Aside from the other two couples featured in the story, Woolf also includes animal life.  In the passage on 165, Woolf writes of the snail, “The snail had now considered every possible method of reaching his goal without going round the dead leaf or climbing over it.  Let alone the effort needed for climbing a leaf, he was doubtful whether the thin texture which vibrated with such an alarming crackle when touched even by the tips of his horns would bear his weight; and this determined him finally to creep beneath it” (VW, VWR 165).  As I mentioned in our last class meeting, I feel particularly drawn to this passage, for I see it as another way to Woolf to describe/articulate time, and I want to use this blog entry to further develop this idea.

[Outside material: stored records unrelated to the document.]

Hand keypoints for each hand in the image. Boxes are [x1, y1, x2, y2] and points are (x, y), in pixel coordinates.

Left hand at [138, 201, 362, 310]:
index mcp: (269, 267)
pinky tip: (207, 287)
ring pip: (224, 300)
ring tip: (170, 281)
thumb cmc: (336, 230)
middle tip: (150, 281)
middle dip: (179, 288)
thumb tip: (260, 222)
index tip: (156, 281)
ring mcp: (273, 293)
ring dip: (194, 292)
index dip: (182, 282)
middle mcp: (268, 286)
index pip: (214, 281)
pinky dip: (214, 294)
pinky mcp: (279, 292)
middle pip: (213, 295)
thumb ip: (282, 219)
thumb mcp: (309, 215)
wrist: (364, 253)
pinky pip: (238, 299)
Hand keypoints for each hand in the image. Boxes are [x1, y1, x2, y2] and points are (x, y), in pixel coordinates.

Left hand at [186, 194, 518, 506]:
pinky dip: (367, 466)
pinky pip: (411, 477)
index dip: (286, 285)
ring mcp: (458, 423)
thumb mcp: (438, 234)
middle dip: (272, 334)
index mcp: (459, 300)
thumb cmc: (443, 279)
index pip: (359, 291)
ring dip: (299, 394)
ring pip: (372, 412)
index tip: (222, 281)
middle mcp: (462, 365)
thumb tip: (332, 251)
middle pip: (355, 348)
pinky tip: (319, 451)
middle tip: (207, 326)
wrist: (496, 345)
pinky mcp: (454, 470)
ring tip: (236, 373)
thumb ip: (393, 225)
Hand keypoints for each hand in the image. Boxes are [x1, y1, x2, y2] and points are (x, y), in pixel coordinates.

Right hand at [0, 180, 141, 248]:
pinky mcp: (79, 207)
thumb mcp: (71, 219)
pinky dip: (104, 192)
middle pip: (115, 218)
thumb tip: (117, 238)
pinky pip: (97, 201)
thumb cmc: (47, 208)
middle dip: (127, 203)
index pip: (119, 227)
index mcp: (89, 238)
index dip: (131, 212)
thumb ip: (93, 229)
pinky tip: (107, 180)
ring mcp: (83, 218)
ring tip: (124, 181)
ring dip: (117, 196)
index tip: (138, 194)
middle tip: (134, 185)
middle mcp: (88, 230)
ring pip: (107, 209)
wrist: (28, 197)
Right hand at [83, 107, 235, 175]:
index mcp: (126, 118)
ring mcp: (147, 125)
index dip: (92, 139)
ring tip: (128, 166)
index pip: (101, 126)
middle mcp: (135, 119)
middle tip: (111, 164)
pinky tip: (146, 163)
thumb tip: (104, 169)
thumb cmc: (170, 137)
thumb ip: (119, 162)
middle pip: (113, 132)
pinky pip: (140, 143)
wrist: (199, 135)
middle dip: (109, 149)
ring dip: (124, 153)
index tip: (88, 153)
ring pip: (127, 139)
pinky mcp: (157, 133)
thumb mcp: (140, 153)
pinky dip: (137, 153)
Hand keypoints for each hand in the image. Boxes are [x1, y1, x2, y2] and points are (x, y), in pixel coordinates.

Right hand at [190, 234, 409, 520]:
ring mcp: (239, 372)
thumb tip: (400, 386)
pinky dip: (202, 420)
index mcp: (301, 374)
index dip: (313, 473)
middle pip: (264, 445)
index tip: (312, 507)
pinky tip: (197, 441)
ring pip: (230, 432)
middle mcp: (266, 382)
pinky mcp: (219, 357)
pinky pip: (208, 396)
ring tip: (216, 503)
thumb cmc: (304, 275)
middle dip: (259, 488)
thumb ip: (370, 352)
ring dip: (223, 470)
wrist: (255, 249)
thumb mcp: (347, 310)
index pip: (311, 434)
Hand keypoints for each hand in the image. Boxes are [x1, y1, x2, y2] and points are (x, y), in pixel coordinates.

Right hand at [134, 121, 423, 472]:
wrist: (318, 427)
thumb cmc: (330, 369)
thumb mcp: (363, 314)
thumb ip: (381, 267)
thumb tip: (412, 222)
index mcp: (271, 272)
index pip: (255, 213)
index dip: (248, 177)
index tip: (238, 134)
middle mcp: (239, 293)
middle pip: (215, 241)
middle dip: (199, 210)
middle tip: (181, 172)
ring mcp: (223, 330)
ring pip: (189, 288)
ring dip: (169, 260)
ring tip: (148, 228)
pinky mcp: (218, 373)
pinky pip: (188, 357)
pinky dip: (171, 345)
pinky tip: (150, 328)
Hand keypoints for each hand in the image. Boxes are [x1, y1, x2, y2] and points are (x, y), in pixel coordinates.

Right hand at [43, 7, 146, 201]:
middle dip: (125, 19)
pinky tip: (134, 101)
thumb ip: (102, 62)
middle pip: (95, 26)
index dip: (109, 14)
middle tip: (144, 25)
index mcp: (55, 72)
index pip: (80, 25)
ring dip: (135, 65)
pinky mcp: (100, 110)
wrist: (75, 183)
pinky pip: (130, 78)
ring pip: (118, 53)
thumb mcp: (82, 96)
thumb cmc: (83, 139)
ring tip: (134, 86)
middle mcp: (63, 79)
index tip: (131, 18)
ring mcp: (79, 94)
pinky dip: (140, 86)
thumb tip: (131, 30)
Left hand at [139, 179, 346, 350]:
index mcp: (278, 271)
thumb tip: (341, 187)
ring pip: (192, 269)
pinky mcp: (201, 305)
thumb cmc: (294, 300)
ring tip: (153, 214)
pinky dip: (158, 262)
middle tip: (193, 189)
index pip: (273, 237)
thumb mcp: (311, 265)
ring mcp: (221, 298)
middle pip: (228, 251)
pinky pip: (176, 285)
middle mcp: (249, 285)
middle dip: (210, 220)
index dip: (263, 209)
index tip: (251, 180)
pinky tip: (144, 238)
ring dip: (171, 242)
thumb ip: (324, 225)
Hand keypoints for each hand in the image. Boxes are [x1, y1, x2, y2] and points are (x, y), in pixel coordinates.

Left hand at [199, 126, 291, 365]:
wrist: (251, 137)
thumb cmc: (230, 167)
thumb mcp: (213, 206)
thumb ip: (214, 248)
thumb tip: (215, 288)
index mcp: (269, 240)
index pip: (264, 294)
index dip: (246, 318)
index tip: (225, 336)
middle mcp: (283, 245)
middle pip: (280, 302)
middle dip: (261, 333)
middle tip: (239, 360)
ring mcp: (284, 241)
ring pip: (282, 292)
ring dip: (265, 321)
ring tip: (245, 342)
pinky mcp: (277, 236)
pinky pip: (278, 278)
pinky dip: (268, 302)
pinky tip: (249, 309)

While the snail is not human, Woolf gives him the human quality of being able to have doubt and reasoning skills.  I think this is important because perhaps she is trying to convey a larger message here, one that would equate the snail’s dilemma with the dead leaf to our dilemma in understanding time.  Time, much like the dead leaf, seems extremely frail; yet, we seem to always be trying to test whether or not its frailty can withstand our weight.  To think about time is an enormous and laborious task—it is draining and full of such an effort that we cannot think about its full scope for very long without beginning to feel doubt and uncertainty.  Therefore, although we may ponder about its massive scope, we eventually decide (or rather succumb) to simply lying beneath its over-arching structure.  Simply put, there is nothing more we can do (much like the snail in this passage).  And yet, it seems that once we realize this, along comes something (“He had just inserted his head in the opening…when two people came past outside on the turf” (VW, VWR 165)) that causes us to momentarily forget our realization, so that later, we will once again ponder time, and perhaps we will, too, send out our feelers to test its durability.